EXTRAIT CHOISI

□ □ □

Ces peurs parasites (si elles ne sont pas maladives) peuvent être affrontées, il faut parfois faire preuve de lucidité, et de recul. Quitte à en passer par une autoévaluation honnête et une bonne dose d’humilité !

3e conseil : Bousculez votre conception du monde

La 3e cause potentielle de la flemme identifiée par Psychologies est particulièrement intéressante, et je me permets de citer un bout de leur article : 

Un conflit psychique, voilà une autre excellente raison de demeurer dans l’inertie.
« C’est la bataille que se livrent nos désirs et nos interdits, analyse Saverio Tomasella. Quand le désir – ce qui fait se mouvoir l’individu – entre en conflit avec ce qui a été intégré comme incorrect ou impossible, alors l’immobilisme est la seule solution. S’ensuit une forme d’indécision, de paralysie, l’expression de ce que l’on appelle la pulsion de mort. »
Si notre désir n’a pas été reconnu, accepté, valorisé, la pulsion de vie s’éteint. Nous sommes coupés dans notre élan. Et n’arrivons plus à avancer.

Posez-vous la question. Est-ce que, dans votre environnement, votre vœu de pratiquer le jazz a été « reconnu, accepté » et est « valorisé », encouragé ?

Est-ce la norme autour de vous ?

Pour ma part, la réponse et oui, et je mesure la chance que j’ai ! Je côtoie chaque jour des musiciens professionnels, ou des élèves de mon école qui aspirent à le devenir, mes parents sont musiciens, mon temps est consacré à 90% à la musique…

Travailler le jazz s’impose comme une évidence, pour rester au niveau, ou même se conformer à la pression sociale…

Mais tout le monde n’a pas cette chance, peut-être que votre temps est consacré à la famille que vous avez construite, peut-être que vous vous lancez tardivement, que personne ne fait cela autour de vous. La pratique du jazz est peut-être en total contraste avec votre environnement qui ne vous renvoie qu’une profonde incompréhension.

« À quoi bon travailler aujourd’hui ? », « N’ai-je pas mieux à faire ? »… Tant de questions qui fusent, et qui s’avèrent difficiles à gérer…

Si vous êtes dans ce cas, mais que le besoin de jouer du jazz reste irrépressible malgré tout, j’ai un conseil à vous donner. Même avec un contexte défavorable, il est possible de créer une fenêtre vers un autre environnement, où repiquer des chorus est un passe-temps prisé, travailler ses gammes, une préoccupation collective… Un monde où le jazz est roi.

□ □ □

LIGNES AFFICHÉES
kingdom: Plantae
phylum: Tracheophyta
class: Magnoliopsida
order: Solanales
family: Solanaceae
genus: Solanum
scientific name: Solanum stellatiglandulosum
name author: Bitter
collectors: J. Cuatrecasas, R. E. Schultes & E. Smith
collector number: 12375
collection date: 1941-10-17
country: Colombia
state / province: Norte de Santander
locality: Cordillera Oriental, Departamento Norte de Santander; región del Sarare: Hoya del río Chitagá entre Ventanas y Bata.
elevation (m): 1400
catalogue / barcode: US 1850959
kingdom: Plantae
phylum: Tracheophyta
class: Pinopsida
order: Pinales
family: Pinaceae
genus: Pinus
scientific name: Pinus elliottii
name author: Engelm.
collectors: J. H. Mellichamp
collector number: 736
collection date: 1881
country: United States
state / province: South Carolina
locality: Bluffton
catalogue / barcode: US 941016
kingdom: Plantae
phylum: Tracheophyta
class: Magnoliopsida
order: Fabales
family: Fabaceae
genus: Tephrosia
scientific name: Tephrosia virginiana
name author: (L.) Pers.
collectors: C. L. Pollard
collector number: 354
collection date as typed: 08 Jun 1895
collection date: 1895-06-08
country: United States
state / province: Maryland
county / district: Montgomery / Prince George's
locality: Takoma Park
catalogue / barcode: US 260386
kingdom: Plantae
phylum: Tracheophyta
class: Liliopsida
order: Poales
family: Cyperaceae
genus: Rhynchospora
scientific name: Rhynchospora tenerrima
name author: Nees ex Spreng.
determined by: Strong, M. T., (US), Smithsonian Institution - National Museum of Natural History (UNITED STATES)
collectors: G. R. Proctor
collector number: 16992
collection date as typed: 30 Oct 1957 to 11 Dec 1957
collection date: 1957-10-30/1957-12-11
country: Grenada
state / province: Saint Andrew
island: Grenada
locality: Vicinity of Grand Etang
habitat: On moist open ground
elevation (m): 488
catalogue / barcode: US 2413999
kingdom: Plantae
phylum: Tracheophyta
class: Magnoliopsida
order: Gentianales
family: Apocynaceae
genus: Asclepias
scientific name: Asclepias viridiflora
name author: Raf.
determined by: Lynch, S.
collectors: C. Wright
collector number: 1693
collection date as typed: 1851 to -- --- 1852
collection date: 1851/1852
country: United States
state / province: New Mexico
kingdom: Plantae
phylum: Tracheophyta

□ □ □

OBJECTIF DE LA TÂCHE
Donnez la suite du texte sur la flemme dans la pratique du jazz, s'il vous plaît, en repartant après sa dernière phrase.

RÉPONSE CI-DESSOUS
Se créer un environnement virtuel fertile

Il suffit de faire appel aux outils numériques. À Internet et ses nombreux réseaux sociaux.

Grâce à Youtube, il est possible de prendre des cours avec les plus grands jazzmen de la planète ! Rien qu’en tapant « Masterclass Jazz » dans la barre de recherche, je peux suivre les enseignements de Pat Martino, Jim Hall, Benny Golson, Dee Dee Bridgewater, Cyrus Chestnuts, Chris Potter…

Grâce à Facebook et Instagram, je peux être en contact presque direct avec nombre de mes idoles, et rester au fait de leurs actualités.

Des forums fourmillent sur la toile, parfois dédiés à notre instrument, où l’on peut trouver les réponses à nos moindres questions et converser en compagnie d’initiés d’un sujet qui nous tient à coeur.

Des sites à l’image de Jazzcomposer.fr vous prodiguent conseils, enseignements, suggestions, cours en ligne…

J’ai même trouvé une chaîne de lives Twitch avec des séances de travail technique pour la trompette !! Parfait pour se motiver à travailler un aspect de l’instrument pas franchement sexy au départ…

Il est possible d’arrêter d’avoir la flemme, de se motiver et de créer des choses en s’aidant de cet environnement virtuel.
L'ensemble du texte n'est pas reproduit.